▶ WHAT YOU NEED TO DO
Copy out exactly the lines below that run from the one holding "right elbow: (193, 93)" to the one holding "left ankle: (138, 341)", keeping both of those lines and no others.

▶ RECORDS TO USE
************
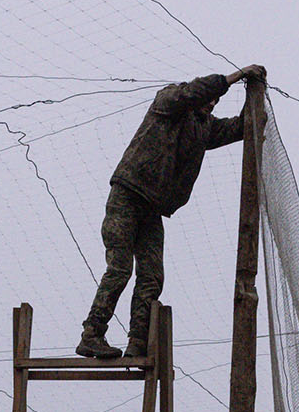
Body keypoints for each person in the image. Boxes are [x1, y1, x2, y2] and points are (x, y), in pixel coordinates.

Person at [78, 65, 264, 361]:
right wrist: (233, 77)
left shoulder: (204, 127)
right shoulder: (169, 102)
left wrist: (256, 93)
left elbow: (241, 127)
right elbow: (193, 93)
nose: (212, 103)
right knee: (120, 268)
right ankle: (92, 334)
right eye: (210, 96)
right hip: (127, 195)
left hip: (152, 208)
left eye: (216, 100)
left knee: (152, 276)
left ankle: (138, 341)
************
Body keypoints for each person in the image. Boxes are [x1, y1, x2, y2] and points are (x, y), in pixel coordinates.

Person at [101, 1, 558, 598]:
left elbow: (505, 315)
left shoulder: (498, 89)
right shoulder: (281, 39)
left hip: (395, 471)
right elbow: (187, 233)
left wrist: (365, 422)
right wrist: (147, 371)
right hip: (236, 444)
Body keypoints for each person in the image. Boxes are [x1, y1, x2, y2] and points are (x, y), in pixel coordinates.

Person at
************
▶ SOLUTION FOR THIS TASK
right elbow: (193, 93)
nose: (212, 103)
right knee: (120, 268)
right ankle: (92, 334)
right eye: (210, 96)
right hip: (127, 195)
left hip: (152, 208)
left eye: (216, 100)
left knee: (152, 276)
left ankle: (138, 341)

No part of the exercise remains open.